**Supplied data:**
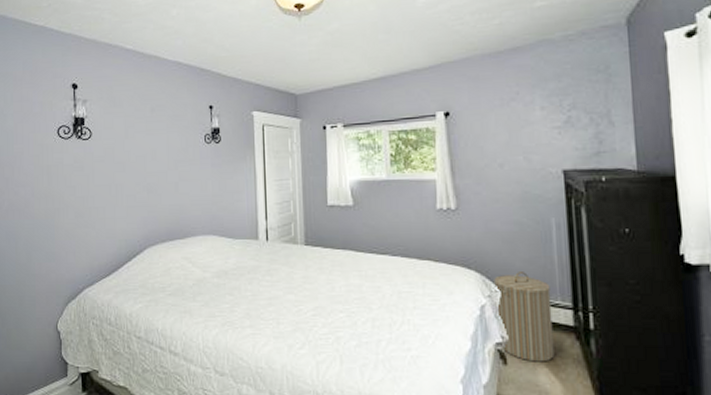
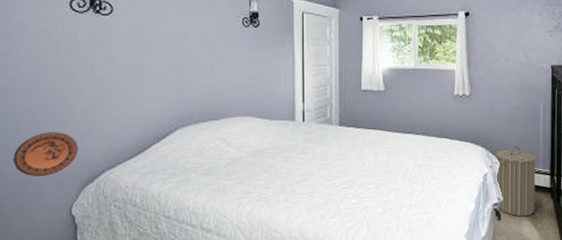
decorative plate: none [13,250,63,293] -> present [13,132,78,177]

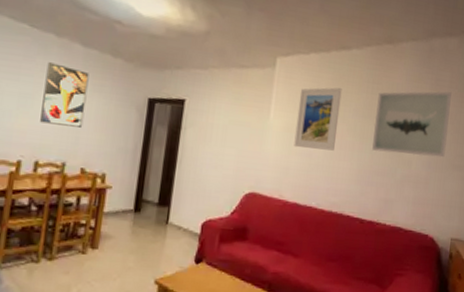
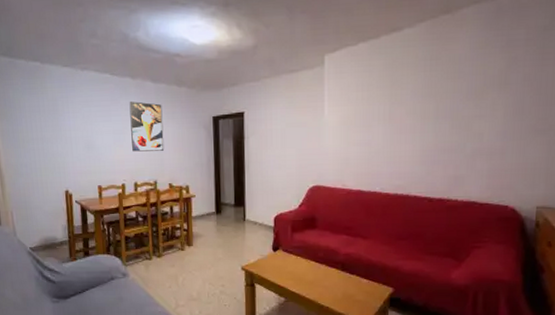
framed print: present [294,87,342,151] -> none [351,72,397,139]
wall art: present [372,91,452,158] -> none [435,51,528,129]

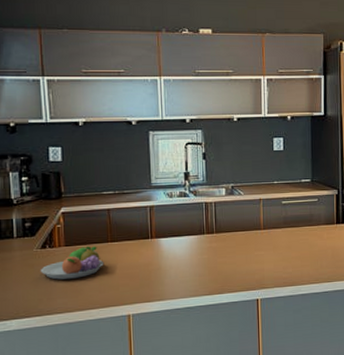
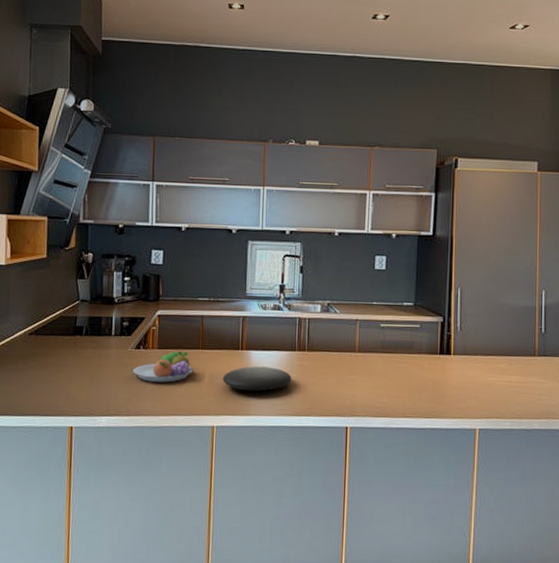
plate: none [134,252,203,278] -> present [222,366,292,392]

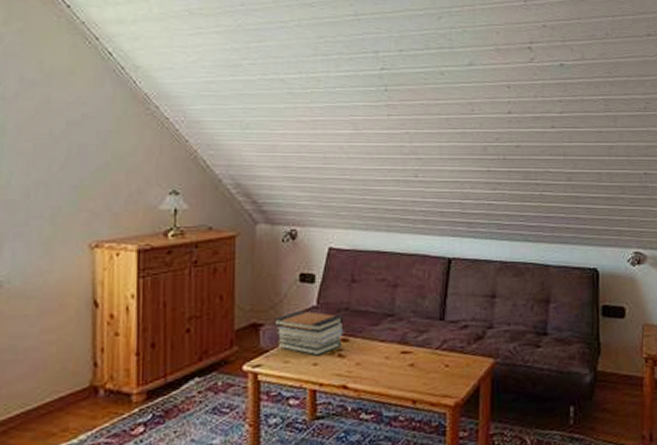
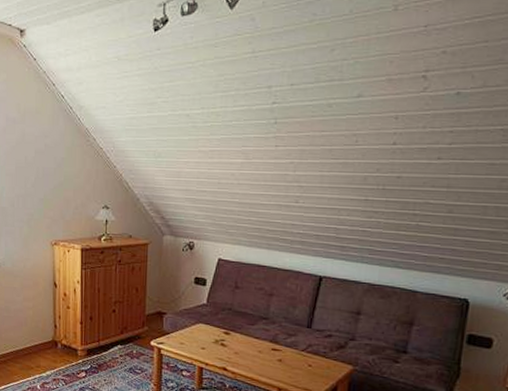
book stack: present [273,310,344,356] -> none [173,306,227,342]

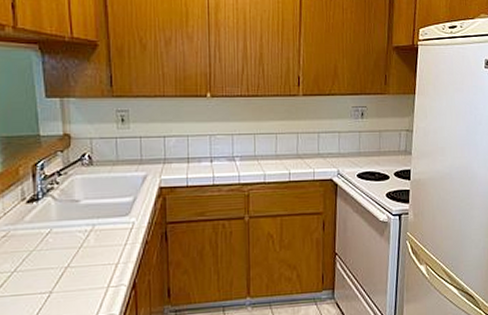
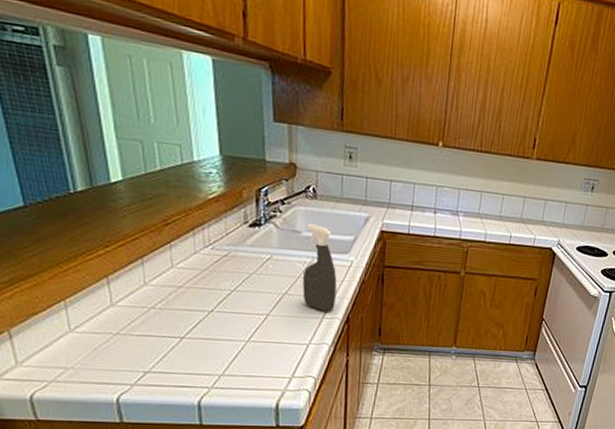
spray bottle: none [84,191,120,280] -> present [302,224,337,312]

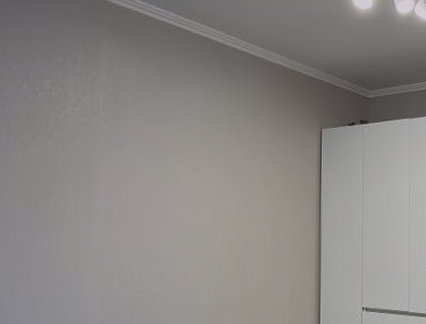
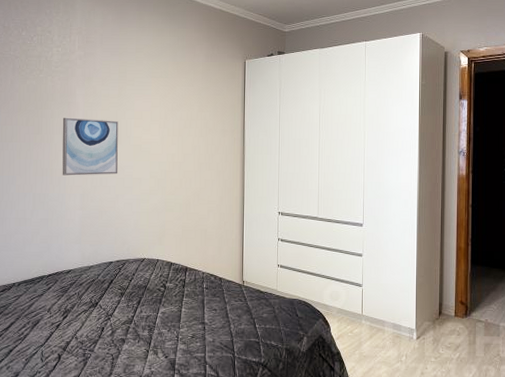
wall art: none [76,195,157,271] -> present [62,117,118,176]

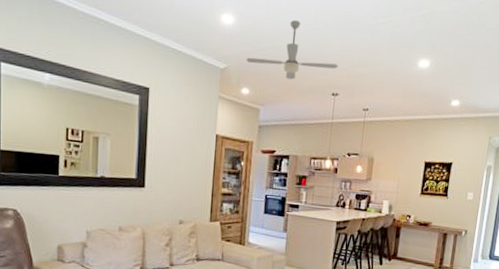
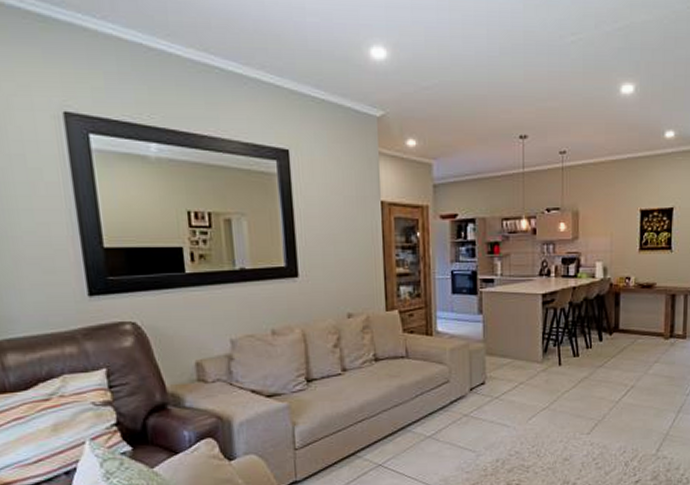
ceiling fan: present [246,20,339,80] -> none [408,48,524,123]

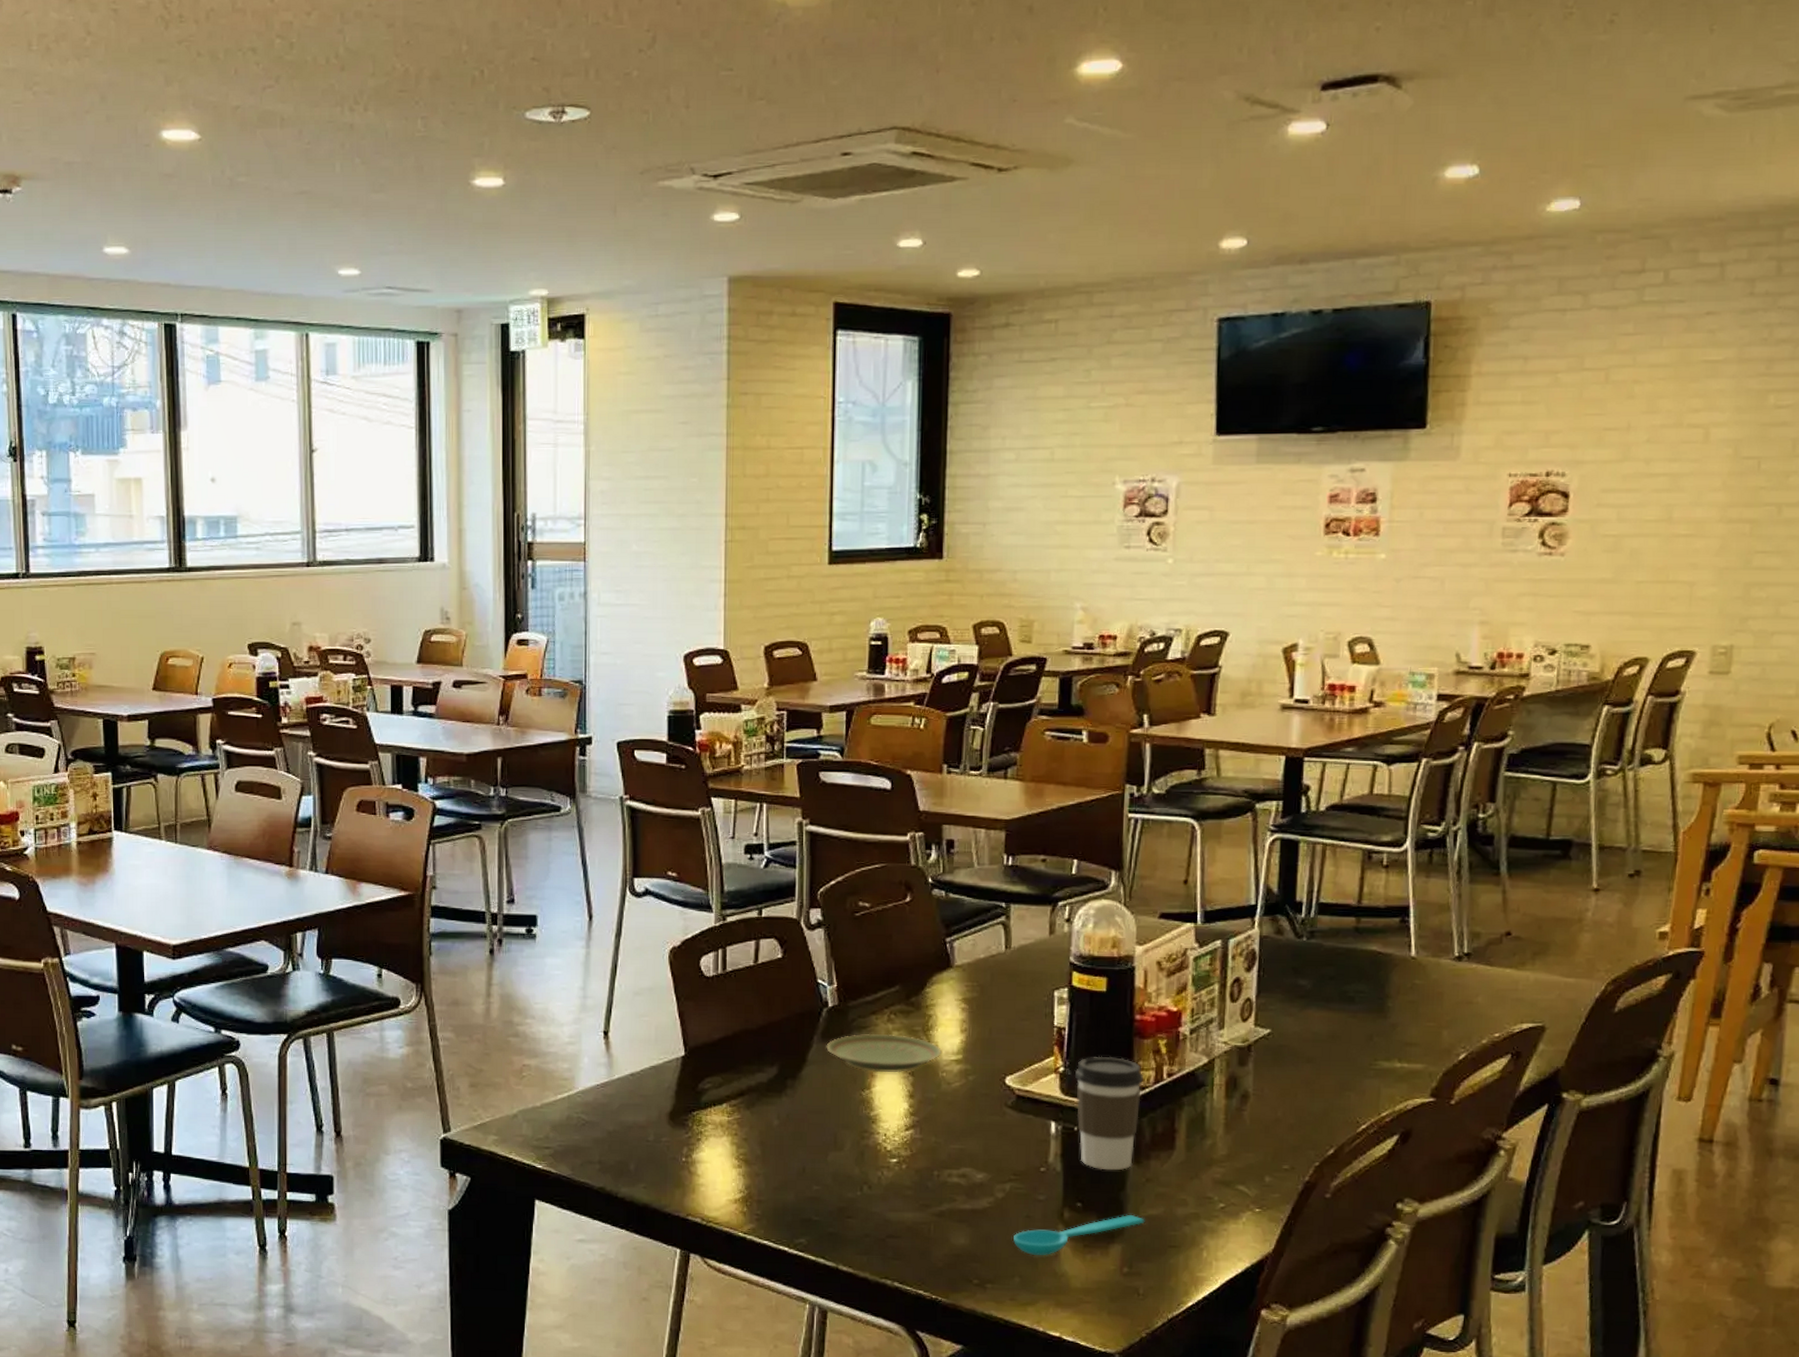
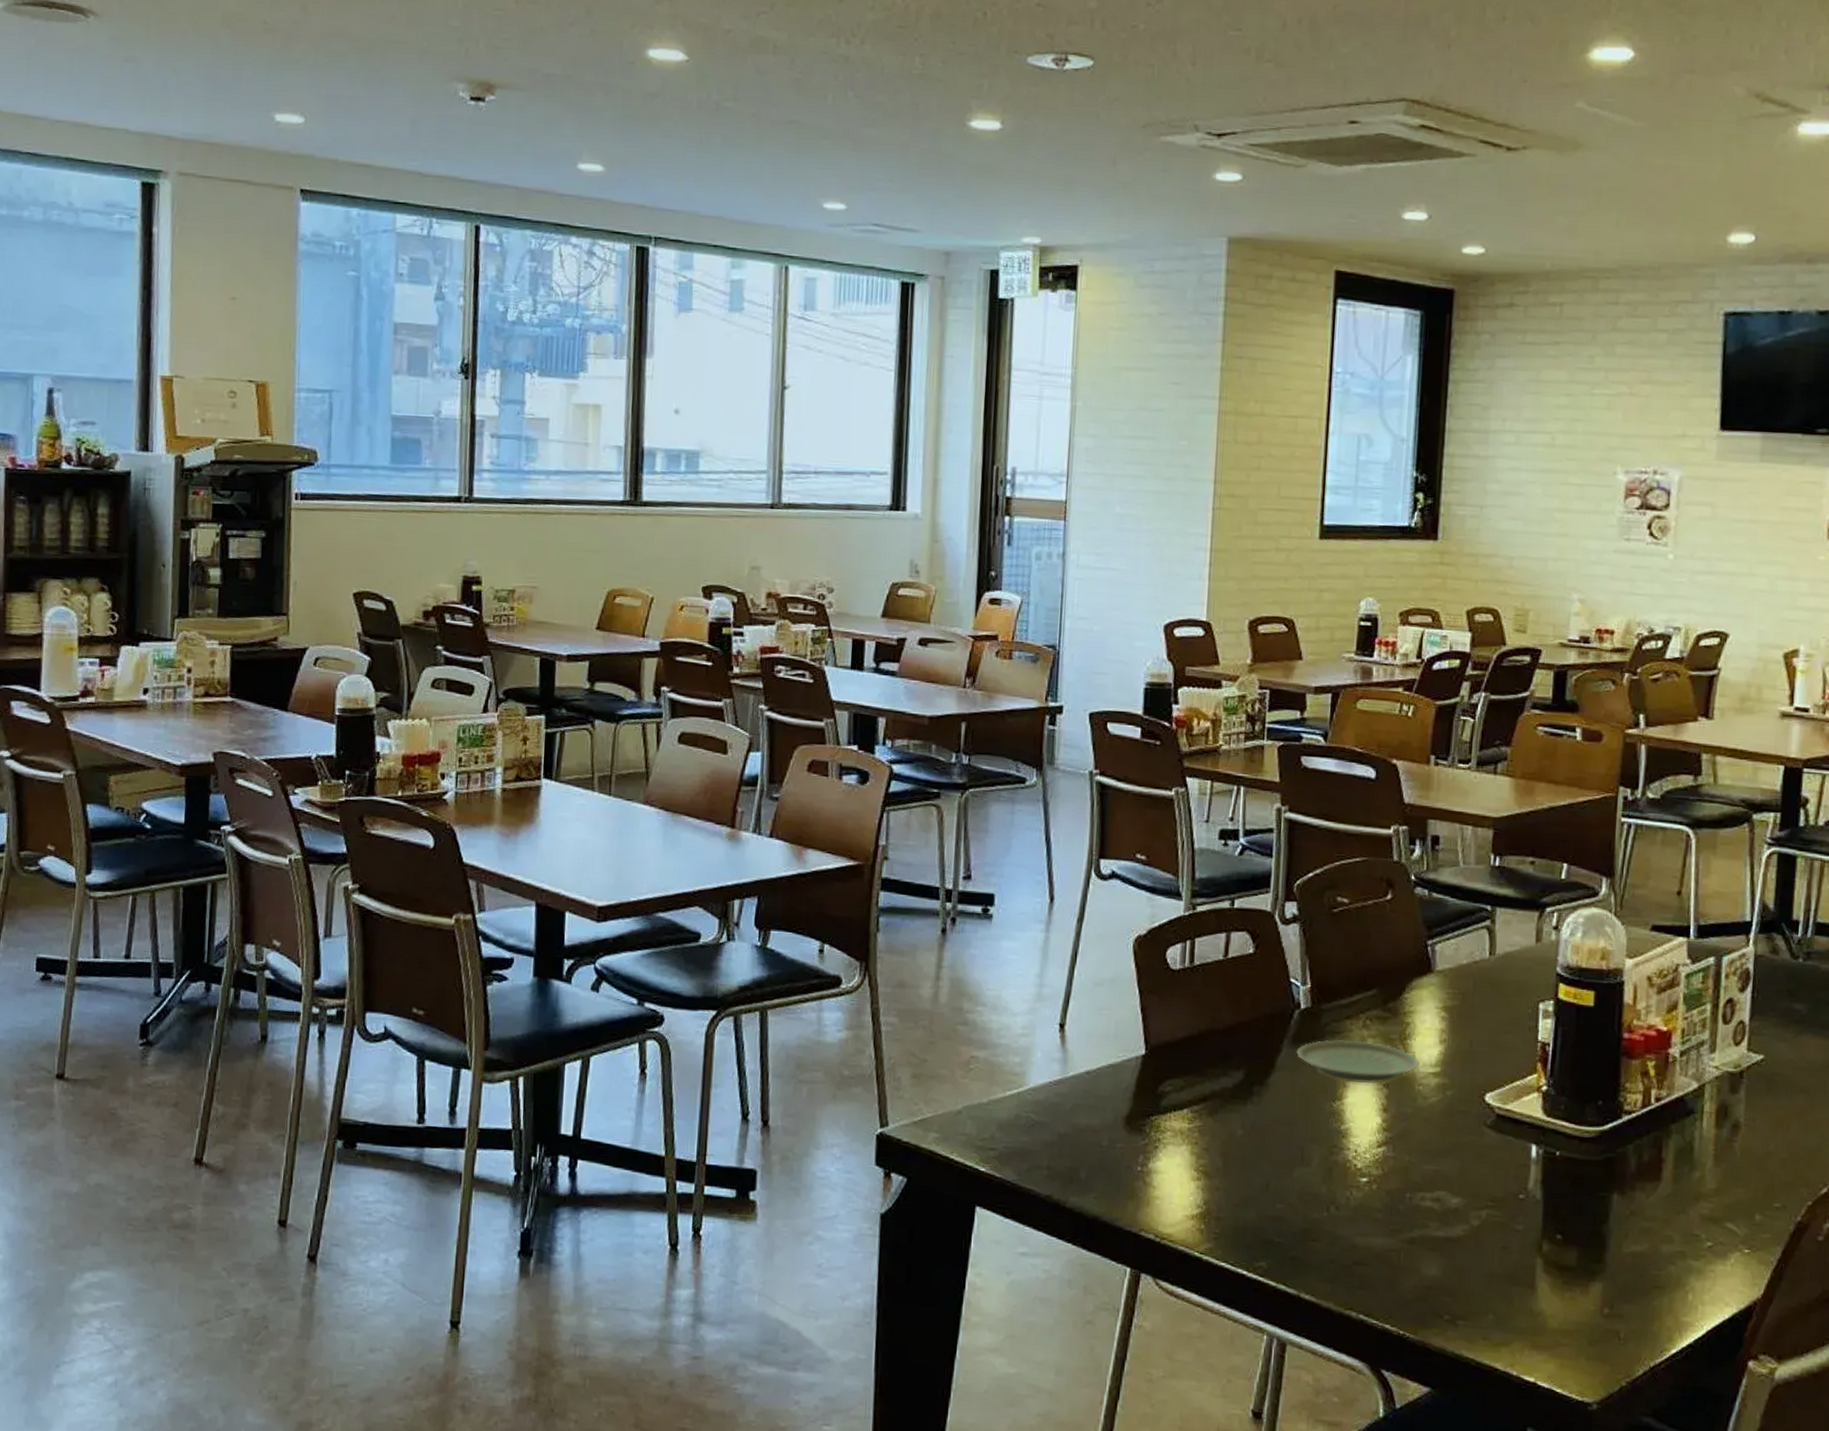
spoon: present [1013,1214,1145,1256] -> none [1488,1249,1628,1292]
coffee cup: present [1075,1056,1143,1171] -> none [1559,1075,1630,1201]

**The problem:** What lines hold the string "plate"? Pick them out of the data.

**Written solution:**
decorative plate: none [13,250,63,293] -> present [13,132,78,177]
plate: none [134,252,203,278] -> present [222,366,292,392]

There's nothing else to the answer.